Malgré cet équipement limité, les voies de développement de la station n'en sont pas pour autant oubliées. Les stations implantées à proximité offrent ainsi des perspectives alléchantes, permettant de décupler l'offre de ski alpin tout en épargnant les capitaux locaux déjà largement sollicités. C'est donc sur un modèle de station reliée que la commune espère bien se tourner, perspective qui sera d'ailleurs confirmée avec la naissance de la station de ski de Bellevaux-Hirmentaz.

Pour aller plus loin :

- Cognat Bruno (1973) La montagne colonisée. Paris : Éd.du Cerf., 94p.

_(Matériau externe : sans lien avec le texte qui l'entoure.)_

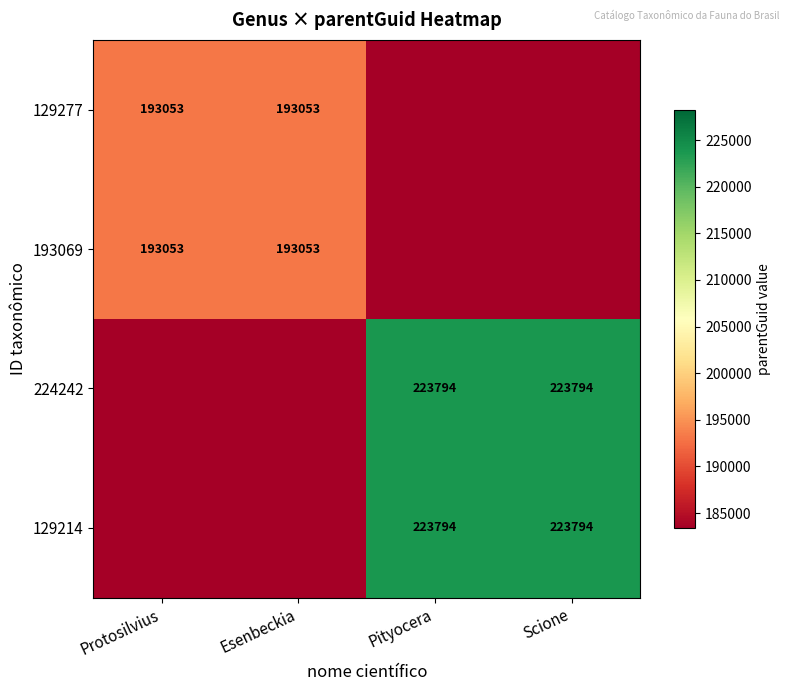

What is the sum of the 193069 values at Esenbeckia and Protosilvius?

386106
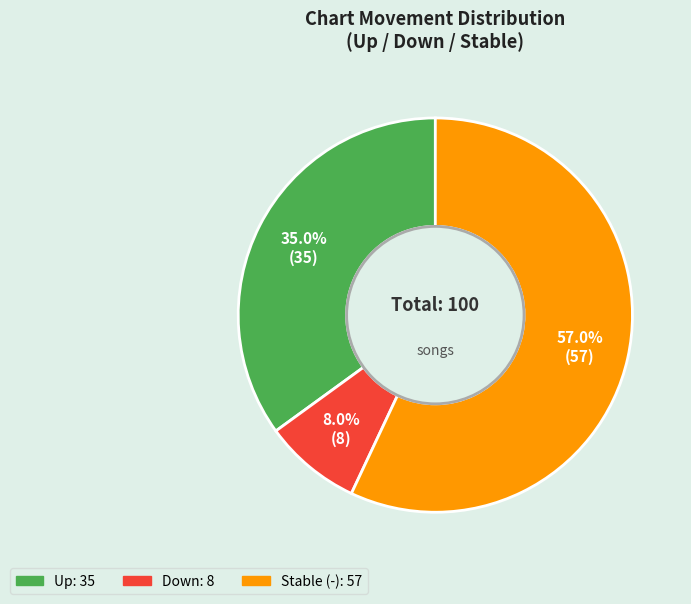

Is there any slice that represents more than half of the pie?

Yes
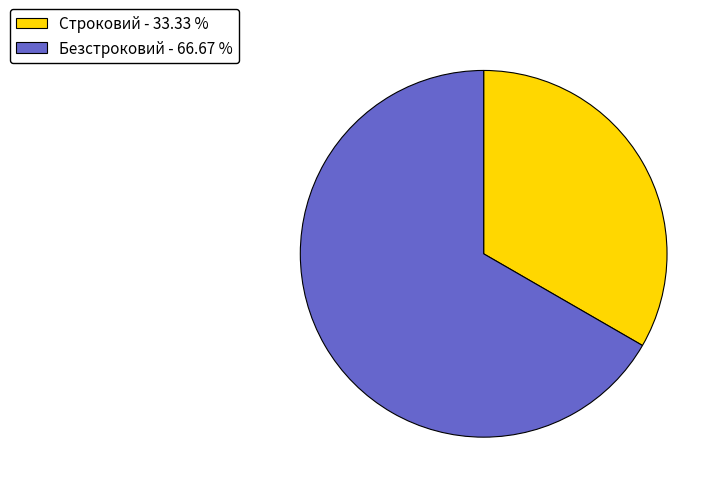

Approximately how many times larger is the value at Строковий compared to Безстроковий?

0.5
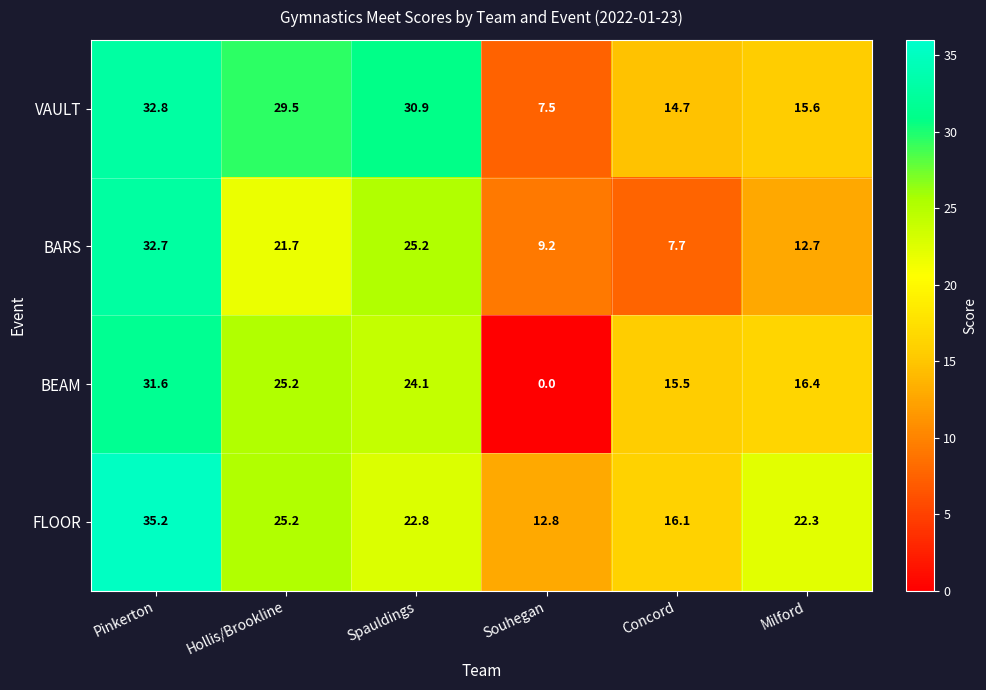

How many categories are shown in the chart?

6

- Perret Jacques (1992) Le développement touristique local - les stations de sports d'hiver. Th. doct de l'Université Pierre-Mendès France, Grenoble 2.

Coralie Achin

Transcription

Christian Chabalier
A 20 kilomètres des rives du Léman, Bellevaux regroupe 30 hameaux sur 5000 hectares et un millier de personnes qui ont décidé, il y a une vingtaine d’années, de prendre en charge le tourisme alpin dans ce massif du Haut-Chablais. Aujourd’hui, une quarantaine de kilomètres de pistes ont été aménagés, avec à leurs pieds à Hirmentaz et à la Chèvrerie, toute l’infrastructure d’accueil sans l’intervention d’un promoteur.
Jean Rey
On a toujours écarté les promoteurs.
Christian Chabalier
Pourquoi ?
Jean Rey
Parce qu’on pensait, on a eu des exemples où on leur concédait des terrains de grande surface pour des prix symboliques, et la population, en définitive n’y avait pas beaucoup d’intérêt, sinon elle l’aurait gardé. Alors nous, on pensait que compte tenu de notre population qui est quand même dynamique, on souhaitait, on souhaite que les gens prennent part et développent des commerces. Voilà pourquoi on a toujours écarté les promoteurs. Maintenant évidemment, ça se développe peut-être moins rapidement, mais enfin, ça se développe avec les gens du pays.
Christian Chabalier
Exemple d’initiative, la constitution d’une SCI par les habitants de Bellevaux, et la construction, l’an dernier, d’un immeuble de 27 appartements, aujourd’hui tous vendus. La construction d’un nouvel hôtel, qui vient s’ajouter aux huit hôtels déjà existants, l’implantation de homes d’enfants qui accueillent un millier de scolaires ; mais cette croissance immobilière reste insuffisante par rapport au nombre de skieurs qui utilisent ce domaine, où l’on compte 19 remontées mécaniques.
Marcel Bergoen
La société des remontées mécaniques dénommée SESAT a été donc formée en 63, elle a 20 ans, on a 34 employés dont 2 permanents.
Christian Chabalier
Alors est-ce que ça n’a pas été difficile financièrement puisque c’est communal, ce n’est pas privé ?
Marcel Bergoen
C’est-à-dire, on les construit sur les terrains communaux, mais c’est une société privée donc, des gars de la commune. On a démarré avec peu, peu de finance, et on arrive à rembourser nos annuités et payer nos employés.
Christian Chabalier
Pour éviter une pression fiscale trop lourde, on favorise les investissements directement producteurs de ressources. Le tourisme constitue un ballon d’oxygène, un tiers des agriculteurs ont une activité dans ce tourisme et les projets d’extension ne manquent pas.
Monsieur Lejeune
Vous avez là le Roc d’Enfer, qui correspond en arrière avec Saint-Jean-d’Aulps et Les Portes du Soleil, qui permettraient de faire une station très importante, rejoignant donc Saint-Jean-d’Aulps, Sommand, Praz-de-Lys.
Christian Chabalier
Il y a d’autres projets avec les Brasses et du coté de Terramont, mais les Savoyards sont des gens patients. Plutôt qu’une extension rapide, à Bellevaux, on a opté pour une croissance raisonnable.